Le public avait pu découvrir Lee Sang-geun en 2019 avec le réjouissant Exit, gros succès populaire du cinéma coréen et film d’ouverture du Festival du Film Coréen à Paris (FFCP) cette année là. Pour son deuxième film, il passe de la comédie d’aventure au film fantastique sentimental avec Pretty Crazy (le titre original signifie littéralement « un démon vient d’emménager »), mettant à nouveau en vedette Lim Yoona.
Un trentenaire au chômage tombe sous le charme d’une de ses nouvelles voisines. Seulement, il ne tarde pas à découvrir son secret : la nuit, à 2h du matin exactement, elle devient une autre personne, possiblement démoniaque. Malgré lui, il va se retrouver mêlé à ses aventures.
L’esthétique et le casting du film annoncent la couleur : on se trouve devant un film visant en priorité le public des dramas et des webtoons, avec une vedette de kpop, Yoona de Girl’s Generation, et un acteur, Ahn Bo-hyun, qui, bien que vu l’an dernier dans Veteran 2, est avant tout connu pour sa carrière sur le petit écran. Le film mise sur la puissance comique de son duo principal, et en particulier sur les grimaces de Yoona, pour capter l’attention de son spectateur, et le résultat global est très sympathique. Tourné en 2022 et produit par Ryoo Seung-wan, précédemment connu sous le nom de « le rendez-vous de 2h du matin », ce film est l’une des victimes de la crise qui touche toute l’industrie coréenne post-COVID. Privé de sortie pendant deux ans, promu à Cannes un an avant plutôt que l’année de sa sortie, le film n’a pas connu le succès espéré, malgré ses qualités.
Le dispositif est volontairement farcesque, avec des insultes, des coups et des contorsions : l’entité qui possède l’héroïne cherche à se donner l’image la plus caricaturalement malveillante possible, alors qu’on se rend assez tôt compte qu’il va y avoir un secret à révéler. Les acteurs s’en tirent bien dans les différents registre, que le film essaie d’émouvoir ou d’amuser. Structurellement il s’agit d’une comédie romantique, mais, paradoxalement, le gros du développement a lieu entre le protagoniste et l’entité, l’héroïne occupant considérablement moins l’écran que son double, dont le statut en fait un personnage dont l’intrigue ne permet pas d’espérer une conclusion romantique non tragique. Le film joue sur cette tension entre le grotesque et l’attachement, avec quelques scènes d’anthologie, soit parce que le personnage propose des idées aussi folles que spectaculaires, soit parce que la mise en scène arrive à créer des moments de tension où l’on se retrouve à craindre pour la survie de l’esprit qu’on cherche pourtant à faire disparaître.

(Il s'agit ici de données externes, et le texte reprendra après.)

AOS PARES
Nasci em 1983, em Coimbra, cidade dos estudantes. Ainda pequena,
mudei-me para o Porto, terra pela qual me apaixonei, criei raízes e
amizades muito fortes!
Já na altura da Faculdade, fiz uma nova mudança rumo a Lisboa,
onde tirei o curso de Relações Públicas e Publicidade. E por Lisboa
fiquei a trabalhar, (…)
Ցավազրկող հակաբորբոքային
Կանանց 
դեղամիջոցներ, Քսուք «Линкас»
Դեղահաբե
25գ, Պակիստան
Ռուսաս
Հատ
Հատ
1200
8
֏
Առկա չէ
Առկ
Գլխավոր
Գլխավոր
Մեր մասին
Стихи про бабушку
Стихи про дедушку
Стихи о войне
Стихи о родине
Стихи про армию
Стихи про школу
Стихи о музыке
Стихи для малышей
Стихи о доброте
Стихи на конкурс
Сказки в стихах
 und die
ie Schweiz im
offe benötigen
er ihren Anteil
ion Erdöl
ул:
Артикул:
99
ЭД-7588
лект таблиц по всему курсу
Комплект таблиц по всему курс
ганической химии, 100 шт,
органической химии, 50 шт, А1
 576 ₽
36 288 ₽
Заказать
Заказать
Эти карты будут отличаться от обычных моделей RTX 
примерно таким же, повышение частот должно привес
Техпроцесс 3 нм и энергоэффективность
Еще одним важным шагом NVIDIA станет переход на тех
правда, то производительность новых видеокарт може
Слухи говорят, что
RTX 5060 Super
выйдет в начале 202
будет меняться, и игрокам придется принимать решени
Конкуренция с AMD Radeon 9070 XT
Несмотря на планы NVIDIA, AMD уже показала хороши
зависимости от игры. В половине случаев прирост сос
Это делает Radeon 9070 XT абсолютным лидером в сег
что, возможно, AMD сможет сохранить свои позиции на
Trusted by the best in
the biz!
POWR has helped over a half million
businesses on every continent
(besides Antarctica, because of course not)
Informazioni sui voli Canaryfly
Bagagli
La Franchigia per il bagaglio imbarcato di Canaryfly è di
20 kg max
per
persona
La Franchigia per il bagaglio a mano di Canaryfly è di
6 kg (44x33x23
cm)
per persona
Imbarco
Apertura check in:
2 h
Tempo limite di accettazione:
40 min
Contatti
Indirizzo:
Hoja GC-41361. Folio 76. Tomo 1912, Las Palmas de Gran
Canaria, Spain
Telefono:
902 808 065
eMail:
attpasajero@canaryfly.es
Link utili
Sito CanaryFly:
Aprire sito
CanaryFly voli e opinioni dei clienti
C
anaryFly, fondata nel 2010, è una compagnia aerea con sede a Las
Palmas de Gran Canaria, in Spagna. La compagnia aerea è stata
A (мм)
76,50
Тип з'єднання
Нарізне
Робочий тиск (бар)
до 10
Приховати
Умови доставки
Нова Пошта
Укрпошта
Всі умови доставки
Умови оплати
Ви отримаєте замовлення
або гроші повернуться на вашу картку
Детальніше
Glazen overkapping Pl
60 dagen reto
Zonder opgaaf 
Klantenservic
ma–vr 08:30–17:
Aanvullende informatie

Visuellement, on est dans les canons du genre, avec une esthétique très télévisuelle sur les scènes de jour et une dimension plus ludique sur les scènes de nuit, avec parfois des jeux de mise en scène tentant de convoquer une imagerie de film d’horreur (d’avantage sur le ton du pastiche que celui de l’épouvante). Le rythme se relâche parfois un peu, certains « épisodes » sont parfois un peu plus mous que d’autres, mais le film arrive à la destination qu’il s’est fixée avec élégance, et une sincérité communicative. Ce n’est pas un film très original ou très mémorable, maïs c’est un bonbon acidulé qui se paye en plus est le luxe de quelques moments d’humour noir et d’un soupçon de féminisme. C’est une comédie familiale qui aime ses personnages et les traite avec tendresse. Sans trop en dévoiler, la révélation de l’identité de l’entité, bien que préparée bien en amont, apporte un peu de cœur au film, au moment où les situations commencent à devenir un peu répétitives. S’il y a bien un vrai antagoniste dans le film, il sert avant tout de péripétie pour rendre les enjeux plus concrets et asseoir l’importance de la relation des protagonistes. Assez joliment écrit et inoffensif, c’est un projet qui devrait pouvoir trouver un public en vidéo et streaming.

Florent Dichy.
Pretty Crazy de Lee Sang-geun. 2025. Corée. Projeté au FFCP 2025.